* 練習問題
映画「眼下の敵」の紹介文について、次の問いに答えよ。
(a) 監督と製作を兼ねたのは誰か。
(b) 原作者として挙げられているのは誰か。
(c) ストルバーグ艦長があきれ困った表情を見せるのは、部下が何という本を読んでいる場面か。

* 本文
□ □ □ □

眼下の敵

眼下の敵(1957/アメリカ)
THE ENEMY BELOW
評価(お奨め度)★★★★★
監督: ディック・パウエル
製作: ディック・パウエル
原作: D・A・レイナー
脚本: ウェンデル・メイズ
撮影: ハロルド・ロッソン
特殊効果: L・B・アボット
音楽: リー・ハーライン
音楽監督: ライオネル・ニューマン
音響: ウォルター・ロッシ
出演: ロバート・ミッチャム/クルト・ユルゲンス/アル・ヘディソン/セオドア・バイケル/ラッセル・コリンズ/フランク・アル/クルト・クリューガー/フランク・アルバートソン/ダグ・マクルーア

バックレー級アメリカ駆逐艦とドイツUボートの行き詰る戦いは駆逐艦マレル艦長(R.ミッチャム)とUボートのストルバーグ艦長(C.ユルゲンス)という2人のヒーローを対等に描く。水面を隔て見えない敵の動きを互いに読みあいながら、好敵手として認め合う姿が、戦争でありながらスポーツのような爽やかさ。マレル艦長の「レーダー電波の向うに頭脳を感じる・・」に、ストルバーグ艦長のよほどの利口か馬鹿なのか・・・」こんなセリフの中にも相手への賞賛を嫌味なく感じさせる。民間から配属された艦長を華麗な指揮で次第に信頼し従う部下の姿も気持ちいい。マレルは炎上するUボートに取り残されるストルバーグを助けるのであるが、一旦救命ボートで艦を離れ退避していた部下達がマレル艦長達を救いに向かうのである。第二次大戦下互いにそのような気持ちになれるかは疑問であるが、それもこれも互いにベストを尽くし戦い抜いたことの賞賛が成し得る男のロマンということにしよう。優劣のない好敵手同士が決着をつけるには、艦ごと体当たりで敵の動きを封じるしかなかったのだ。1957年アカデミー特殊効果賞(ウォルター・ロッシ)を獲得しており、緊迫したサスペンス、テンポのいい展開が上質のアクションとしている。戦争をゲームのように扱ってしまってはいるが、アメリカもドイツもひいき目無しに対等に描いている。みんな「我が闘争」の著者アドルフ・ヒトラーの犠牲者なのだ。ストルバーグ艦長が「我が闘争」を読む部下に対しあきれ困った表情をするシーンも印象的だ。軍帽をかぶる姿もかっこいいミッチャムとユルゲンスの存在感が凄い。単純に第二次世界大戦大西洋で繰り広げられる男のロマン、男を堪能すべし。

□ □ □ □

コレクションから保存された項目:
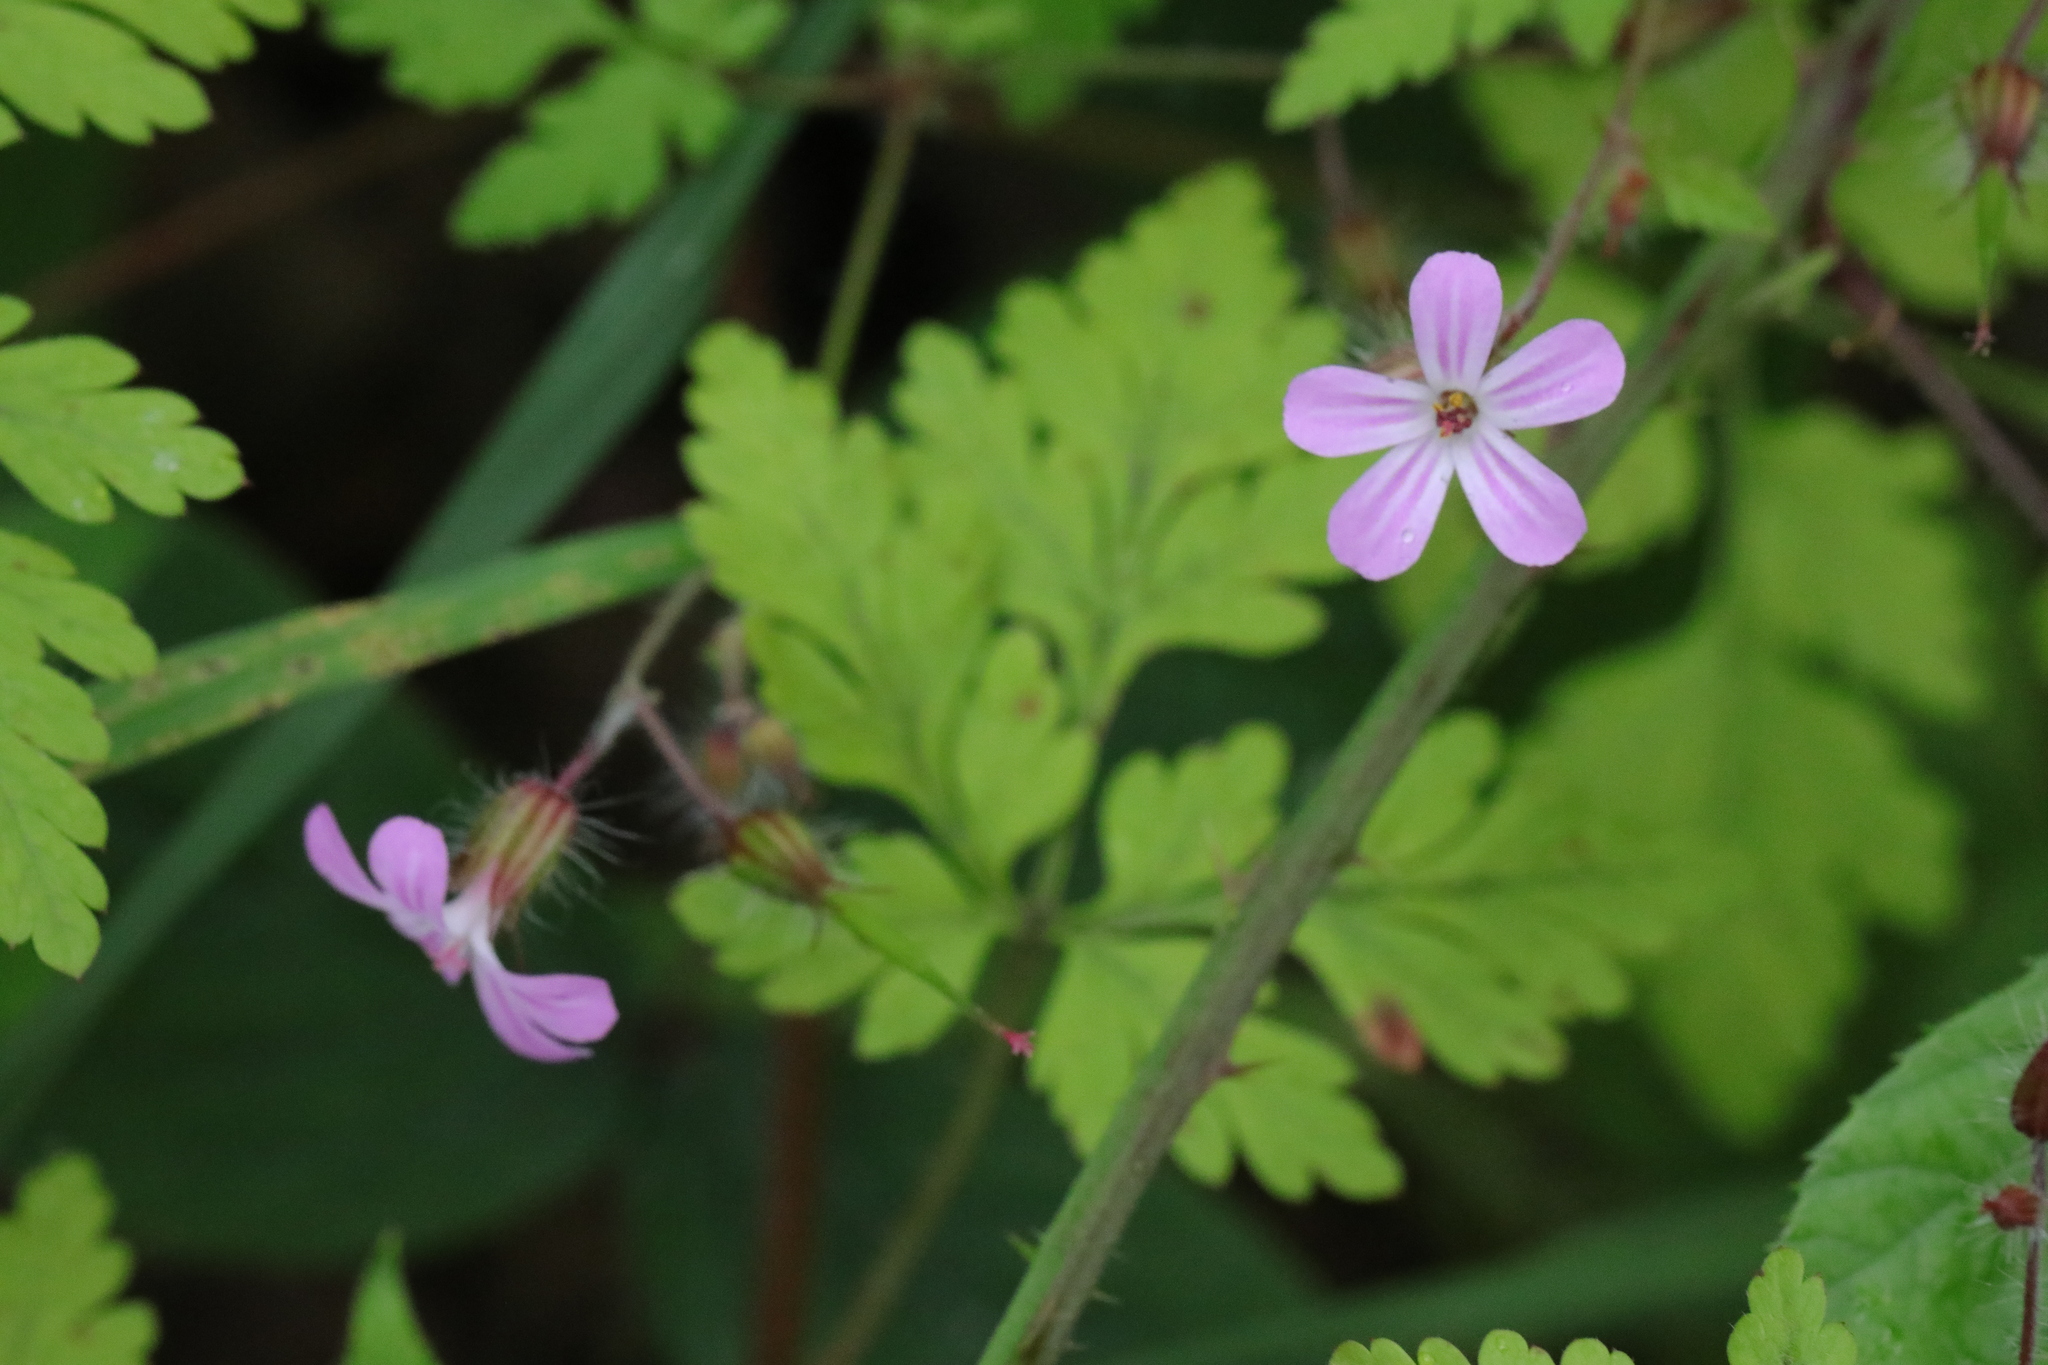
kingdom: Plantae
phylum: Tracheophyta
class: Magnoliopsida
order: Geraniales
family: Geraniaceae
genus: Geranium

□ □ □ □

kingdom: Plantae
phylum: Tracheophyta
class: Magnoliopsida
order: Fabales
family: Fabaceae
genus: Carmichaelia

□ □ □ □

* 解答
(a) ディック・パウエル
(b) D・A・レイナー
(c) 「我が闘争」